Ryanair has already announced plans to axe 3,000 pilot and cabin crew jobs, or 15 percent of staff across its European network.

In France, Ryanair operates from hubs including the Marseille, Toulouse and Bordeaux airports.

The Irish company has told French unions to accept plans to cut wages by 20 percent for pilots and 10 percent for stewards and air hostesses from July 2020, or face the redundancy of 23 pilots and 27 cabin crew staff.

Under current plans, staffers who are earning minimum wage would see their work time cut by 20 percent.
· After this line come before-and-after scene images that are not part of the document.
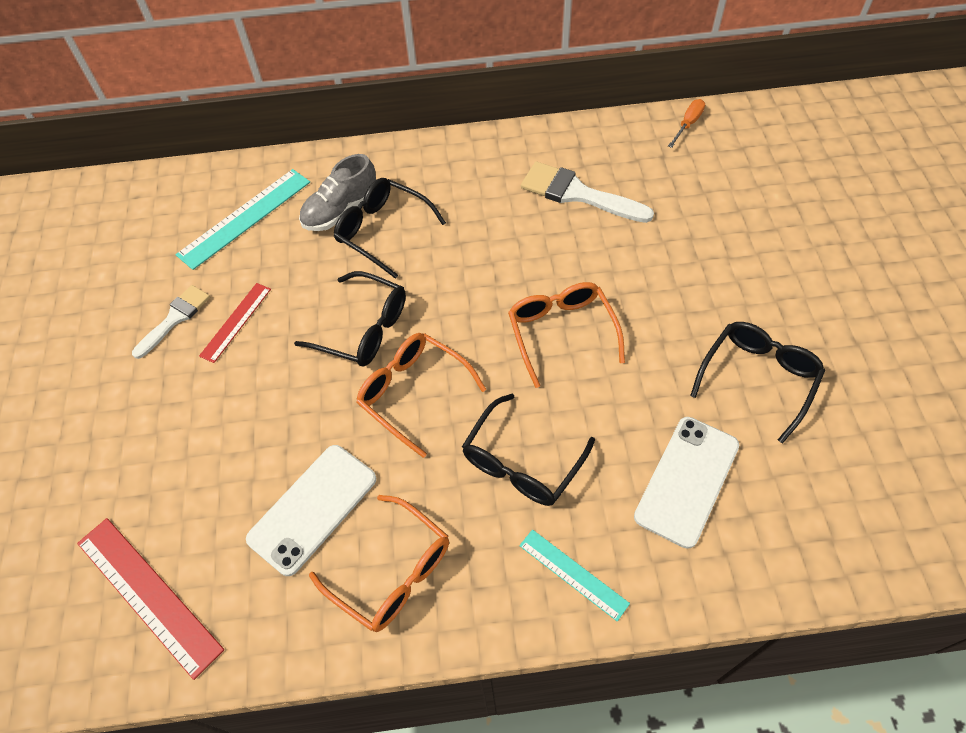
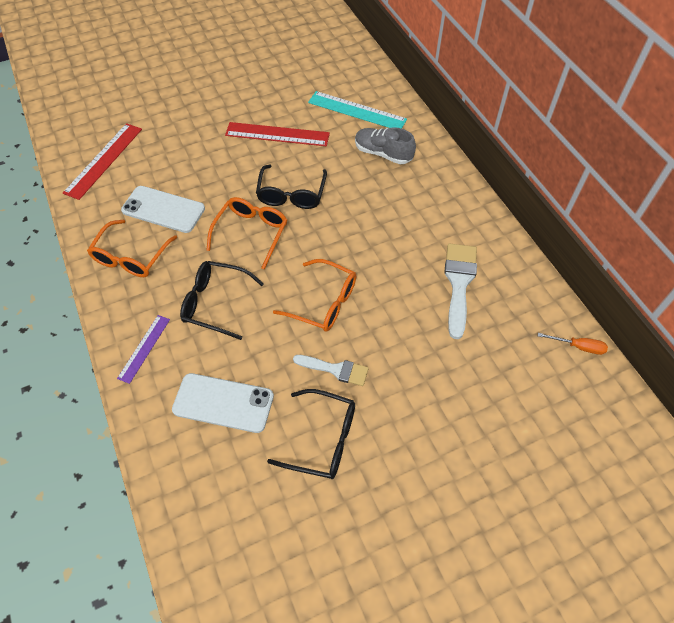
camera: 70 degrees right, 0 degrees up
(175, 318) = (271, 108): white brush -> white brush (335, 369)
(236, 322) = (277, 134): red ruler -> red ruler, size x1.67
(383, 231) = (374, 180): black glasses -> none
(562, 333) = (323, 302): orange glasses -> orange glasses turned 60 degrees clockwise
(573, 574) = (144, 348): turquoise ruler -> purple ruler

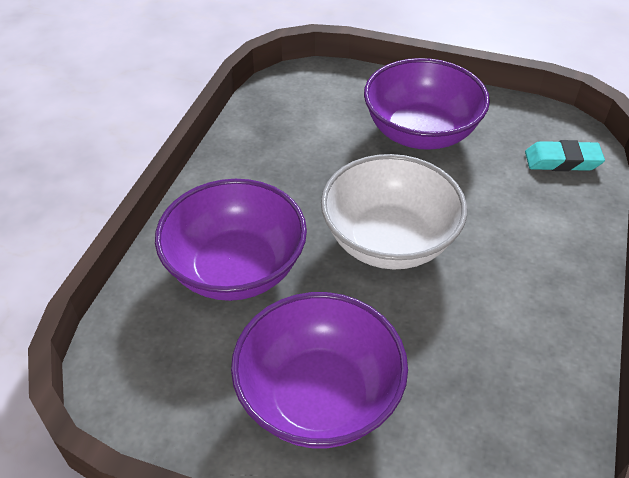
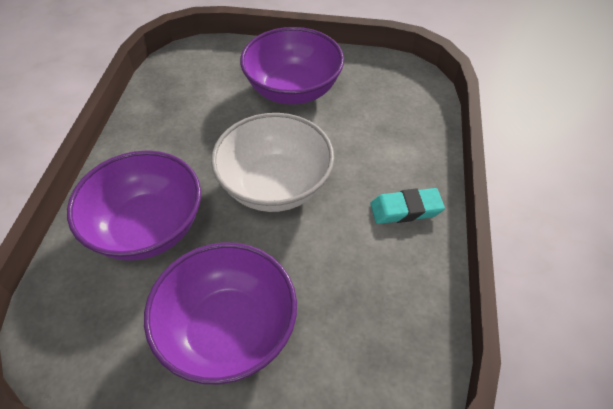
camera: 10 degrees left, 5 degrees up
(562, 161) = (407, 100): turquoise eraser -> turquoise eraser (405, 209)

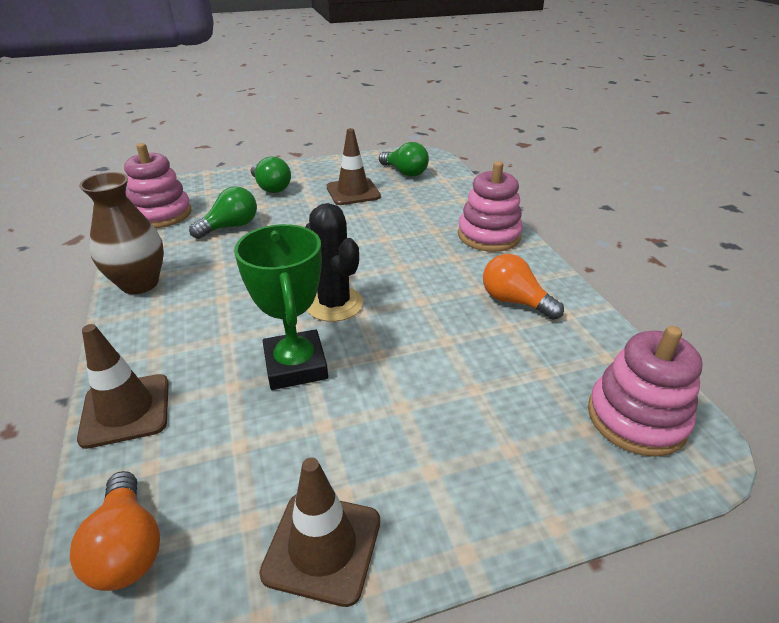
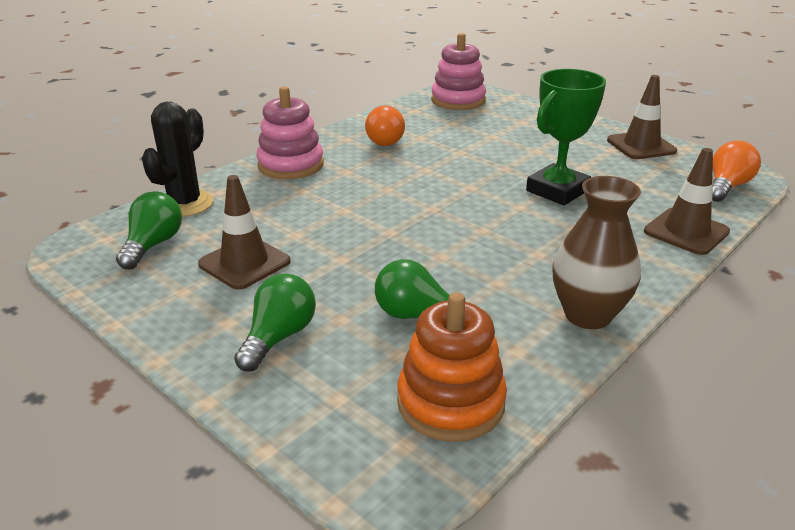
camera: 120 degrees left, 5 degrees down
(161, 214) = (450, 402): pink stacking toy -> orange stacking toy
(334, 304) = (475, 200): black cactus -> black cactus (185, 204)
Employees would progressively regain their salary up until 2025.

'They're not playing the game'

Labour Minister Muriel Penicaud said she was "shocked" by Ryanair's proposal and said the company must go back to the drawing board and "really talk (with employees), but not blackmail."

Since 2017 companies can open up talks with their employees on contract hours and salaries in exchange for a company's commitment to suspend dismissals, Penicaud said on TV station BFM Business.

But the spirit of this possibility is "not at all the one being used by Ryanair," she said.

Ryanair benefited from the state scheme to help companies through the two-month lockdown period by placing staffers on partial unemployment, Penicaud said.

"We helped them and they're not playing the game," she added.

The head of France's biggest trade union CFDT, Laurent Berger, said Ryanair wasn't showing respect to "its employees, nor workers, nor anyone."

Berger called for a boycott of the airline. "Let's stop taking Ryanair to travel," he said, accusing the company of "pressuring its employees for years.”